Tikalon Header

Computer Hashing

March 9, 2020

The Dilbert comic strip, more enjoyable in the early years than present, is popular because it reinforces the stereotypes about the clueless managers of technology companies. At our corporate research laboratory in the 1980s, we would often joke that the important technology we would be asked to investigate on Wednesday was the topic of an article in the New York Times on the previous day. Presently, the New York Times has degenerated into clickbait headlines in my Google News feed. I avoid clicking on these because of the paywall, and any useful information is available elsewhere at no cost.
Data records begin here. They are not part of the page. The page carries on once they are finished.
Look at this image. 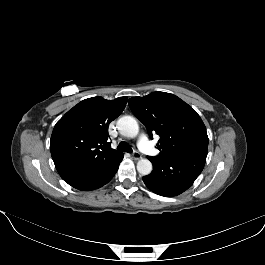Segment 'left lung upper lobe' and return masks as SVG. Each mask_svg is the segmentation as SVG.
<instances>
[{"mask_svg":"<svg viewBox=\"0 0 265 265\" xmlns=\"http://www.w3.org/2000/svg\"><path fill=\"white\" fill-rule=\"evenodd\" d=\"M128 105L146 126L152 139L160 136L159 156L208 149L206 127L197 112L179 97L165 92H153L145 97H133Z\"/></svg>","mask_w":265,"mask_h":265,"instance_id":"obj_1","label":"left lung upper lobe"}]
</instances>
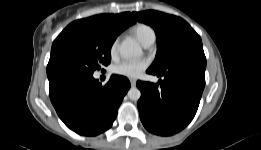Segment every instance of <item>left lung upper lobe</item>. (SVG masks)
<instances>
[{"mask_svg":"<svg viewBox=\"0 0 261 150\" xmlns=\"http://www.w3.org/2000/svg\"><path fill=\"white\" fill-rule=\"evenodd\" d=\"M133 15L139 22L150 25L157 36L156 58L150 70L163 71L185 54H204L200 36L182 18L154 10L133 12Z\"/></svg>","mask_w":261,"mask_h":150,"instance_id":"5c2ea615","label":"left lung upper lobe"}]
</instances>
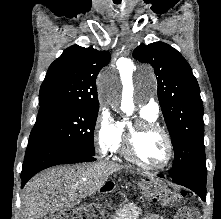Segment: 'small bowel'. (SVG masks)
Listing matches in <instances>:
<instances>
[{"label":"small bowel","instance_id":"obj_1","mask_svg":"<svg viewBox=\"0 0 221 219\" xmlns=\"http://www.w3.org/2000/svg\"><path fill=\"white\" fill-rule=\"evenodd\" d=\"M142 219H162L161 217L157 216V215H154V214H149V215H146L144 218Z\"/></svg>","mask_w":221,"mask_h":219}]
</instances>
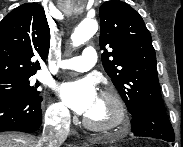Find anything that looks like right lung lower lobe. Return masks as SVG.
Instances as JSON below:
<instances>
[{
  "mask_svg": "<svg viewBox=\"0 0 183 147\" xmlns=\"http://www.w3.org/2000/svg\"><path fill=\"white\" fill-rule=\"evenodd\" d=\"M41 96L0 97V132L32 133L41 125Z\"/></svg>",
  "mask_w": 183,
  "mask_h": 147,
  "instance_id": "obj_1",
  "label": "right lung lower lobe"
}]
</instances>
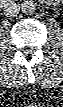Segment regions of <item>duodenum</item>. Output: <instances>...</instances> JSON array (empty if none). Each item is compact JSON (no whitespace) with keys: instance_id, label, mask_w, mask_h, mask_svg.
<instances>
[{"instance_id":"obj_1","label":"duodenum","mask_w":63,"mask_h":107,"mask_svg":"<svg viewBox=\"0 0 63 107\" xmlns=\"http://www.w3.org/2000/svg\"><path fill=\"white\" fill-rule=\"evenodd\" d=\"M3 2H9V0H3Z\"/></svg>"}]
</instances>
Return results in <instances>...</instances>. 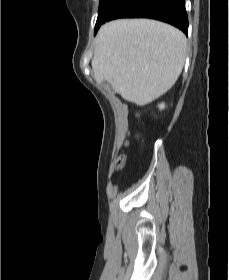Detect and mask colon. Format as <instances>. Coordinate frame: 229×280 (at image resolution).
Masks as SVG:
<instances>
[{"label": "colon", "instance_id": "5ec220e1", "mask_svg": "<svg viewBox=\"0 0 229 280\" xmlns=\"http://www.w3.org/2000/svg\"><path fill=\"white\" fill-rule=\"evenodd\" d=\"M136 138H140V134H136ZM126 163V157L125 156H120L119 160L117 162V167L122 168Z\"/></svg>", "mask_w": 229, "mask_h": 280}]
</instances>
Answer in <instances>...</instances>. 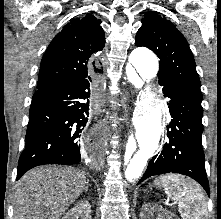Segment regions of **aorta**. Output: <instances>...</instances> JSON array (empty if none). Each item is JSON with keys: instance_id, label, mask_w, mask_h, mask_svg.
<instances>
[{"instance_id": "obj_1", "label": "aorta", "mask_w": 221, "mask_h": 219, "mask_svg": "<svg viewBox=\"0 0 221 219\" xmlns=\"http://www.w3.org/2000/svg\"><path fill=\"white\" fill-rule=\"evenodd\" d=\"M143 80L154 78L159 69L156 55L147 48H136L129 56ZM162 107L156 95L150 91L144 93L135 115V136L139 149L128 145L122 158L119 173L124 184L134 183L143 173L147 160L158 148L162 133Z\"/></svg>"}]
</instances>
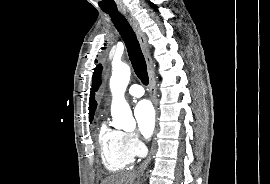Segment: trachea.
Returning a JSON list of instances; mask_svg holds the SVG:
<instances>
[{
    "label": "trachea",
    "instance_id": "obj_1",
    "mask_svg": "<svg viewBox=\"0 0 270 184\" xmlns=\"http://www.w3.org/2000/svg\"><path fill=\"white\" fill-rule=\"evenodd\" d=\"M104 12L109 14L116 29L120 33L126 45L135 74L144 85H148L149 78L146 61L132 27L118 9L104 10Z\"/></svg>",
    "mask_w": 270,
    "mask_h": 184
}]
</instances>
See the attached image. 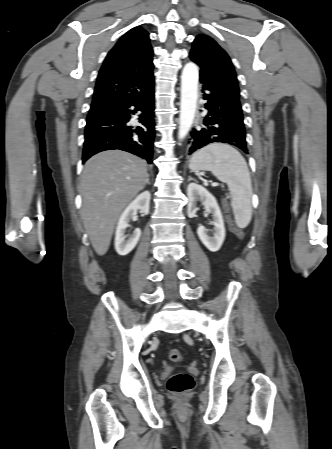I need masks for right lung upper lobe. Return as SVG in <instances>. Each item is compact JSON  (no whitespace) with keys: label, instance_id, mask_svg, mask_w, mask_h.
Segmentation results:
<instances>
[{"label":"right lung upper lobe","instance_id":"1","mask_svg":"<svg viewBox=\"0 0 332 449\" xmlns=\"http://www.w3.org/2000/svg\"><path fill=\"white\" fill-rule=\"evenodd\" d=\"M152 55L149 34L141 27L122 36L100 69L90 110L148 94L154 88Z\"/></svg>","mask_w":332,"mask_h":449}]
</instances>
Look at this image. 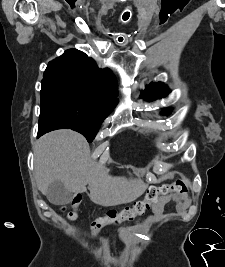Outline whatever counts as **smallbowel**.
Instances as JSON below:
<instances>
[{"label":"small bowel","mask_w":225,"mask_h":267,"mask_svg":"<svg viewBox=\"0 0 225 267\" xmlns=\"http://www.w3.org/2000/svg\"><path fill=\"white\" fill-rule=\"evenodd\" d=\"M175 202V210L178 212L185 211L190 205V197L187 193H177L172 196L160 199L153 207V217L160 215L165 205L170 201Z\"/></svg>","instance_id":"small-bowel-1"}]
</instances>
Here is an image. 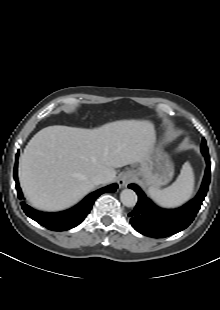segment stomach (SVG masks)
Instances as JSON below:
<instances>
[{"label": "stomach", "mask_w": 220, "mask_h": 310, "mask_svg": "<svg viewBox=\"0 0 220 310\" xmlns=\"http://www.w3.org/2000/svg\"><path fill=\"white\" fill-rule=\"evenodd\" d=\"M132 173L135 178L141 177L146 185L158 188L172 179L173 165L161 149H153Z\"/></svg>", "instance_id": "0dacf381"}]
</instances>
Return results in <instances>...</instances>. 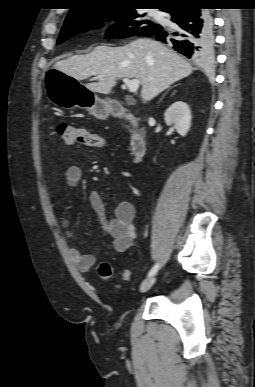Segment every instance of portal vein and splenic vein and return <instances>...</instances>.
<instances>
[{
    "instance_id": "portal-vein-and-splenic-vein-1",
    "label": "portal vein and splenic vein",
    "mask_w": 255,
    "mask_h": 387,
    "mask_svg": "<svg viewBox=\"0 0 255 387\" xmlns=\"http://www.w3.org/2000/svg\"><path fill=\"white\" fill-rule=\"evenodd\" d=\"M98 79L102 78L101 75L97 76ZM123 82L127 85L129 92L135 93L139 89L140 81L138 79L123 78Z\"/></svg>"
}]
</instances>
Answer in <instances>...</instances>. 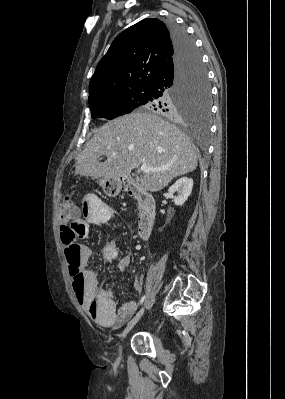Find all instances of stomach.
<instances>
[{"instance_id": "stomach-1", "label": "stomach", "mask_w": 285, "mask_h": 399, "mask_svg": "<svg viewBox=\"0 0 285 399\" xmlns=\"http://www.w3.org/2000/svg\"><path fill=\"white\" fill-rule=\"evenodd\" d=\"M99 182L104 192L110 197L117 196L122 189V181L120 178L107 180L102 179Z\"/></svg>"}]
</instances>
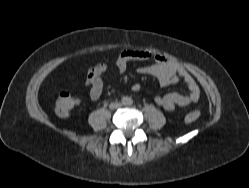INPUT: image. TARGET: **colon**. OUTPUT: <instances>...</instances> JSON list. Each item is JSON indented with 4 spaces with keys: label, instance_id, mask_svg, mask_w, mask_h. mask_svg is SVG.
I'll list each match as a JSON object with an SVG mask.
<instances>
[{
    "label": "colon",
    "instance_id": "colon-1",
    "mask_svg": "<svg viewBox=\"0 0 249 188\" xmlns=\"http://www.w3.org/2000/svg\"><path fill=\"white\" fill-rule=\"evenodd\" d=\"M79 103L80 100L78 97L72 95L68 91H62L56 100L55 110L59 116L66 117L79 105ZM199 116L200 112L193 110L185 115L184 121L187 124H191L197 121Z\"/></svg>",
    "mask_w": 249,
    "mask_h": 188
}]
</instances>
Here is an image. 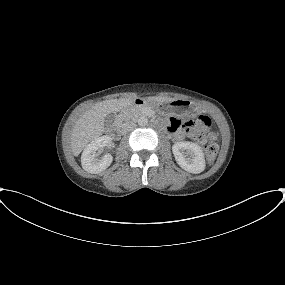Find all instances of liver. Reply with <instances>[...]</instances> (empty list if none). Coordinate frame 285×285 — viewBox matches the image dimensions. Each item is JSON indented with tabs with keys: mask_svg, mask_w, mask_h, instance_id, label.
I'll list each match as a JSON object with an SVG mask.
<instances>
[{
	"mask_svg": "<svg viewBox=\"0 0 285 285\" xmlns=\"http://www.w3.org/2000/svg\"><path fill=\"white\" fill-rule=\"evenodd\" d=\"M159 102H169L173 99H155ZM134 103L133 99H112L96 103L86 111L73 127L70 143L74 156H78L87 144L98 138L104 132V119L109 113L118 112Z\"/></svg>",
	"mask_w": 285,
	"mask_h": 285,
	"instance_id": "liver-1",
	"label": "liver"
}]
</instances>
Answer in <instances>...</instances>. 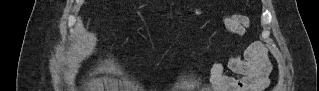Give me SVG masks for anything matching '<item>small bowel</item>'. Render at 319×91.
<instances>
[{
  "label": "small bowel",
  "instance_id": "c3829d8e",
  "mask_svg": "<svg viewBox=\"0 0 319 91\" xmlns=\"http://www.w3.org/2000/svg\"><path fill=\"white\" fill-rule=\"evenodd\" d=\"M248 19L242 15H236L226 20L229 30L235 35H242L248 26ZM248 61L241 60L238 54H231L227 68L243 77H233L223 71L220 63L213 62L210 65V74L214 86L225 91H259L268 83L270 65L267 59L265 47L260 42L250 44L246 49Z\"/></svg>",
  "mask_w": 319,
  "mask_h": 91
}]
</instances>
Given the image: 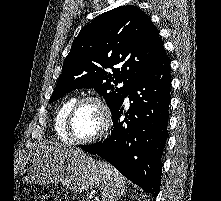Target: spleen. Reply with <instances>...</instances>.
<instances>
[{
    "label": "spleen",
    "instance_id": "obj_1",
    "mask_svg": "<svg viewBox=\"0 0 221 201\" xmlns=\"http://www.w3.org/2000/svg\"><path fill=\"white\" fill-rule=\"evenodd\" d=\"M104 170L107 184L102 188L103 201H117L125 191V180L123 176L112 165L105 161H99Z\"/></svg>",
    "mask_w": 221,
    "mask_h": 201
}]
</instances>
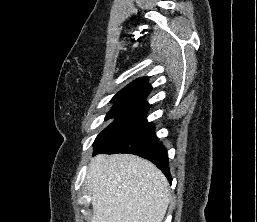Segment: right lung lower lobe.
<instances>
[{"instance_id":"98d812e1","label":"right lung lower lobe","mask_w":257,"mask_h":222,"mask_svg":"<svg viewBox=\"0 0 257 222\" xmlns=\"http://www.w3.org/2000/svg\"><path fill=\"white\" fill-rule=\"evenodd\" d=\"M99 153L138 155L154 163L164 173L169 182H172L167 150L157 141L153 124L147 121L115 141L94 150V155Z\"/></svg>"}]
</instances>
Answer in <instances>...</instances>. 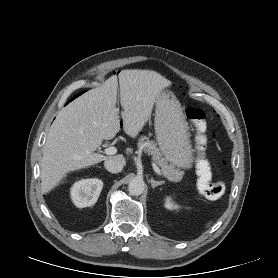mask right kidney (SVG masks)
<instances>
[{"mask_svg":"<svg viewBox=\"0 0 278 278\" xmlns=\"http://www.w3.org/2000/svg\"><path fill=\"white\" fill-rule=\"evenodd\" d=\"M103 182L98 178L82 179L71 188V199L79 208L94 205L102 191Z\"/></svg>","mask_w":278,"mask_h":278,"instance_id":"obj_1","label":"right kidney"}]
</instances>
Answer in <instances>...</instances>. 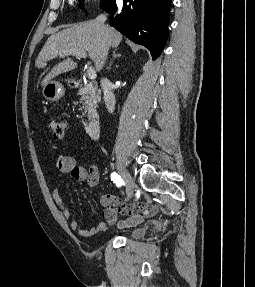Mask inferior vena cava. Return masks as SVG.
<instances>
[{
  "mask_svg": "<svg viewBox=\"0 0 255 287\" xmlns=\"http://www.w3.org/2000/svg\"><path fill=\"white\" fill-rule=\"evenodd\" d=\"M107 20L106 16L104 14H101V16H97L95 22L96 24H101V26H104V22ZM101 88L103 90L104 94V102L106 104V108L110 114H112L114 108H115V96L112 92L114 86L109 82V80H106V78H103L101 80Z\"/></svg>",
  "mask_w": 255,
  "mask_h": 287,
  "instance_id": "602c4592",
  "label": "inferior vena cava"
}]
</instances>
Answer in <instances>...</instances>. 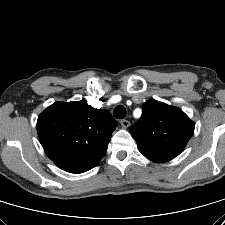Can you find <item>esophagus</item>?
Returning a JSON list of instances; mask_svg holds the SVG:
<instances>
[{
  "label": "esophagus",
  "mask_w": 225,
  "mask_h": 225,
  "mask_svg": "<svg viewBox=\"0 0 225 225\" xmlns=\"http://www.w3.org/2000/svg\"><path fill=\"white\" fill-rule=\"evenodd\" d=\"M120 123H121V125H122L123 128H128L131 125L130 121L129 120H126V119H122L120 121Z\"/></svg>",
  "instance_id": "1"
}]
</instances>
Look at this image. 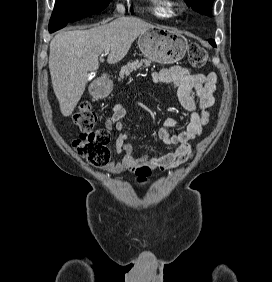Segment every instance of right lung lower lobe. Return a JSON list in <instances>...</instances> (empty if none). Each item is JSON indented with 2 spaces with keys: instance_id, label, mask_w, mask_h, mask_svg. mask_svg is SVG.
Returning <instances> with one entry per match:
<instances>
[{
  "instance_id": "98d812e1",
  "label": "right lung lower lobe",
  "mask_w": 272,
  "mask_h": 282,
  "mask_svg": "<svg viewBox=\"0 0 272 282\" xmlns=\"http://www.w3.org/2000/svg\"><path fill=\"white\" fill-rule=\"evenodd\" d=\"M88 16V15H87ZM86 16H81V17H78V18H75V19H72V20H69V21H62V22H58V23H55V24H52V25H49V32L50 33H53L63 27H65L67 25V23L69 22H74V21H77V20H80L82 18H84Z\"/></svg>"
}]
</instances>
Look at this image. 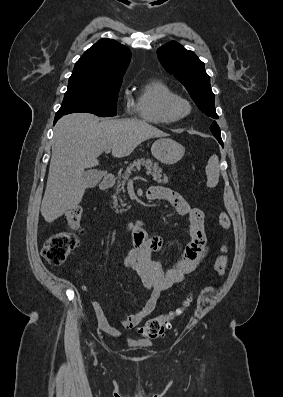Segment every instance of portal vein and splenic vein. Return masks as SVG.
Returning <instances> with one entry per match:
<instances>
[{
  "mask_svg": "<svg viewBox=\"0 0 283 397\" xmlns=\"http://www.w3.org/2000/svg\"><path fill=\"white\" fill-rule=\"evenodd\" d=\"M110 151H111V148H110V147H108V148L105 149V153H106V154L110 153Z\"/></svg>",
  "mask_w": 283,
  "mask_h": 397,
  "instance_id": "1",
  "label": "portal vein and splenic vein"
}]
</instances>
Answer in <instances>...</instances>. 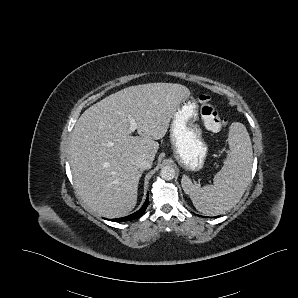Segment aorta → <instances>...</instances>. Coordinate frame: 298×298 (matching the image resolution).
Segmentation results:
<instances>
[{"label":"aorta","mask_w":298,"mask_h":298,"mask_svg":"<svg viewBox=\"0 0 298 298\" xmlns=\"http://www.w3.org/2000/svg\"><path fill=\"white\" fill-rule=\"evenodd\" d=\"M160 176L166 181L173 180L176 176V171L172 166H163L160 170Z\"/></svg>","instance_id":"obj_1"}]
</instances>
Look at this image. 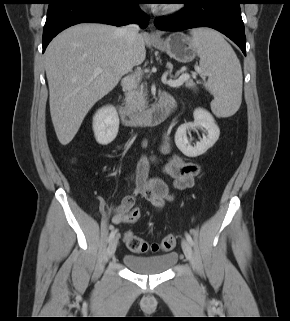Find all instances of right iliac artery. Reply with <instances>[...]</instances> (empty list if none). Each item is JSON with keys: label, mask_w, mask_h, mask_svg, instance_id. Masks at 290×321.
<instances>
[{"label": "right iliac artery", "mask_w": 290, "mask_h": 321, "mask_svg": "<svg viewBox=\"0 0 290 321\" xmlns=\"http://www.w3.org/2000/svg\"><path fill=\"white\" fill-rule=\"evenodd\" d=\"M115 231H112L111 233H110V235H109V241H111L114 237H115Z\"/></svg>", "instance_id": "obj_1"}]
</instances>
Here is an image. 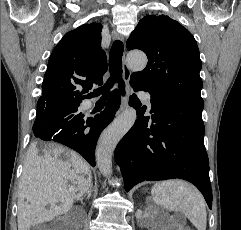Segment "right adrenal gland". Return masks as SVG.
Wrapping results in <instances>:
<instances>
[{
	"label": "right adrenal gland",
	"instance_id": "right-adrenal-gland-1",
	"mask_svg": "<svg viewBox=\"0 0 241 230\" xmlns=\"http://www.w3.org/2000/svg\"><path fill=\"white\" fill-rule=\"evenodd\" d=\"M92 184L90 185L88 191L81 197L80 201H82L86 196H87V199H90L91 197V193H92Z\"/></svg>",
	"mask_w": 241,
	"mask_h": 230
}]
</instances>
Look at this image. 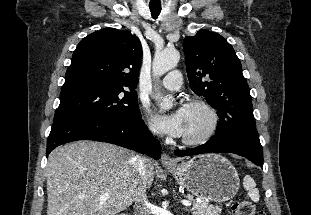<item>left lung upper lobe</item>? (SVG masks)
Returning <instances> with one entry per match:
<instances>
[{
	"label": "left lung upper lobe",
	"mask_w": 311,
	"mask_h": 215,
	"mask_svg": "<svg viewBox=\"0 0 311 215\" xmlns=\"http://www.w3.org/2000/svg\"><path fill=\"white\" fill-rule=\"evenodd\" d=\"M191 89L217 110L216 137L240 128L256 129L248 84L232 46L221 35L199 30L183 41Z\"/></svg>",
	"instance_id": "left-lung-upper-lobe-1"
}]
</instances>
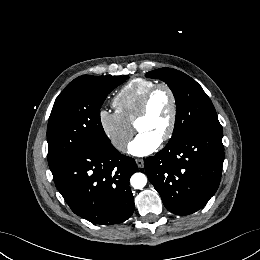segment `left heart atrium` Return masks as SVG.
<instances>
[{
	"mask_svg": "<svg viewBox=\"0 0 260 260\" xmlns=\"http://www.w3.org/2000/svg\"><path fill=\"white\" fill-rule=\"evenodd\" d=\"M160 142L157 137L141 132L128 144L127 150L134 156H146L153 153Z\"/></svg>",
	"mask_w": 260,
	"mask_h": 260,
	"instance_id": "39dd6f15",
	"label": "left heart atrium"
}]
</instances>
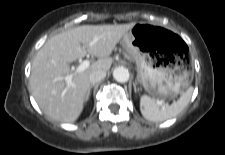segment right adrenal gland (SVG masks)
Wrapping results in <instances>:
<instances>
[{"label": "right adrenal gland", "mask_w": 225, "mask_h": 155, "mask_svg": "<svg viewBox=\"0 0 225 155\" xmlns=\"http://www.w3.org/2000/svg\"><path fill=\"white\" fill-rule=\"evenodd\" d=\"M92 87H94V85H91V86H90V88H89V90H88V93H87V98H86V100L89 99V96H90V92H91Z\"/></svg>", "instance_id": "obj_1"}]
</instances>
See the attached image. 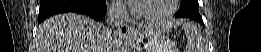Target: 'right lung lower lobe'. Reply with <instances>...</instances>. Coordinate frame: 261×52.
Masks as SVG:
<instances>
[{
    "mask_svg": "<svg viewBox=\"0 0 261 52\" xmlns=\"http://www.w3.org/2000/svg\"><path fill=\"white\" fill-rule=\"evenodd\" d=\"M106 10L105 0H41L38 23L63 12H77L100 21Z\"/></svg>",
    "mask_w": 261,
    "mask_h": 52,
    "instance_id": "right-lung-lower-lobe-1",
    "label": "right lung lower lobe"
}]
</instances>
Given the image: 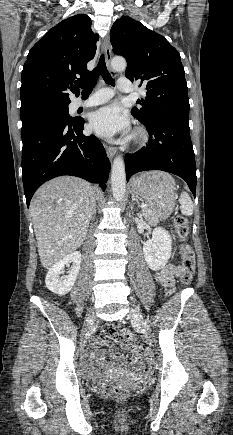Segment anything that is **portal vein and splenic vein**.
Returning <instances> with one entry per match:
<instances>
[{"mask_svg":"<svg viewBox=\"0 0 233 435\" xmlns=\"http://www.w3.org/2000/svg\"><path fill=\"white\" fill-rule=\"evenodd\" d=\"M140 207H141L142 209H144V208H146V207H148V206H147L146 204H141Z\"/></svg>","mask_w":233,"mask_h":435,"instance_id":"portal-vein-and-splenic-vein-1","label":"portal vein and splenic vein"}]
</instances>
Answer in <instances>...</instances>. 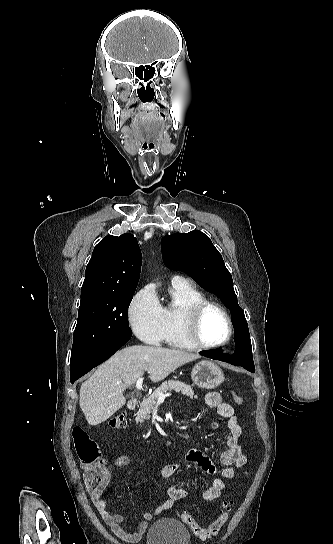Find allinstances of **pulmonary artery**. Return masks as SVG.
<instances>
[{
    "instance_id": "e3ab8cb5",
    "label": "pulmonary artery",
    "mask_w": 333,
    "mask_h": 544,
    "mask_svg": "<svg viewBox=\"0 0 333 544\" xmlns=\"http://www.w3.org/2000/svg\"><path fill=\"white\" fill-rule=\"evenodd\" d=\"M171 283L174 285L189 284V280L182 276L176 275L172 278Z\"/></svg>"
}]
</instances>
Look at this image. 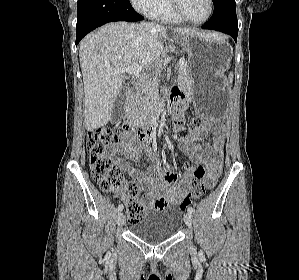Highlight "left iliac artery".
<instances>
[{
	"instance_id": "44dca946",
	"label": "left iliac artery",
	"mask_w": 299,
	"mask_h": 280,
	"mask_svg": "<svg viewBox=\"0 0 299 280\" xmlns=\"http://www.w3.org/2000/svg\"><path fill=\"white\" fill-rule=\"evenodd\" d=\"M188 212H189V213H193V212H194V209H193L192 207H189V208H188Z\"/></svg>"
}]
</instances>
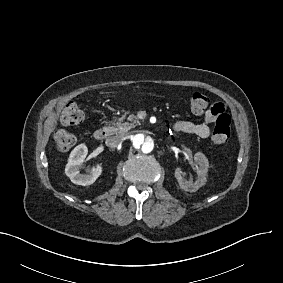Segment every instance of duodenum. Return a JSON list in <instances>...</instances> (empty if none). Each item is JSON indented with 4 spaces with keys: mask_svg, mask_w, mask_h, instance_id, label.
I'll return each instance as SVG.
<instances>
[{
    "mask_svg": "<svg viewBox=\"0 0 283 283\" xmlns=\"http://www.w3.org/2000/svg\"><path fill=\"white\" fill-rule=\"evenodd\" d=\"M109 136V130L106 127H101L95 130L94 138L98 141H103Z\"/></svg>",
    "mask_w": 283,
    "mask_h": 283,
    "instance_id": "obj_1",
    "label": "duodenum"
}]
</instances>
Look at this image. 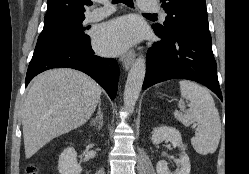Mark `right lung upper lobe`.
Returning <instances> with one entry per match:
<instances>
[{"mask_svg":"<svg viewBox=\"0 0 249 174\" xmlns=\"http://www.w3.org/2000/svg\"><path fill=\"white\" fill-rule=\"evenodd\" d=\"M90 0H47V13L44 18V26L54 23L85 18L86 7Z\"/></svg>","mask_w":249,"mask_h":174,"instance_id":"obj_1","label":"right lung upper lobe"}]
</instances>
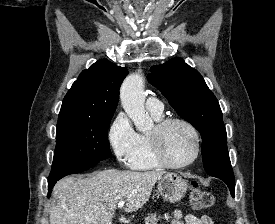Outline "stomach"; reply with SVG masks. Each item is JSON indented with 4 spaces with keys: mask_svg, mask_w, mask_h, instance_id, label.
<instances>
[{
    "mask_svg": "<svg viewBox=\"0 0 275 224\" xmlns=\"http://www.w3.org/2000/svg\"><path fill=\"white\" fill-rule=\"evenodd\" d=\"M187 182L175 173H167L158 181V192L168 202L180 201L186 194Z\"/></svg>",
    "mask_w": 275,
    "mask_h": 224,
    "instance_id": "obj_1",
    "label": "stomach"
}]
</instances>
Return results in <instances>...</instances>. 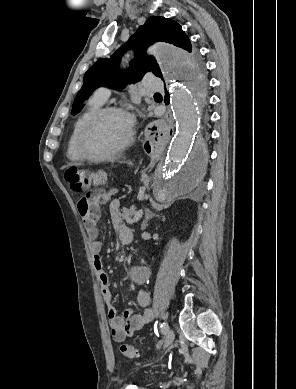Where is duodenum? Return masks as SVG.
Returning a JSON list of instances; mask_svg holds the SVG:
<instances>
[{
    "label": "duodenum",
    "mask_w": 296,
    "mask_h": 389,
    "mask_svg": "<svg viewBox=\"0 0 296 389\" xmlns=\"http://www.w3.org/2000/svg\"><path fill=\"white\" fill-rule=\"evenodd\" d=\"M123 243L127 244V243H129V240L125 239V240H123Z\"/></svg>",
    "instance_id": "obj_1"
}]
</instances>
At one memorable meeting with a corporate vice president, we were asked to describe our research in a way that even our mothers could understand. One of my colleagues remarked that his mother had a Ph.D. from MIT. Although my mother has just a high school education, she was well-read and had mental clarity until her death at age 91. Although there are many factors that complicate a scientific analysis,[1] there is evidence that mental exercise can maintain cognitive function. Every morning, my mother would do the Jumble word puzzle in her newspaper, and she was better at solving it than I was.

The Jumble puzzle, introduced in 1954, consists of a verbal clue, a drawing that illustrates the clue, and a set of words, the letters of each of which are jumbled by transposition. After these words are unjumbled, there are marked letters that construct the answer, which is often a clever pun. Since these puzzles are copyrighted, I can't show any of these, but a Google image search will produce many examples.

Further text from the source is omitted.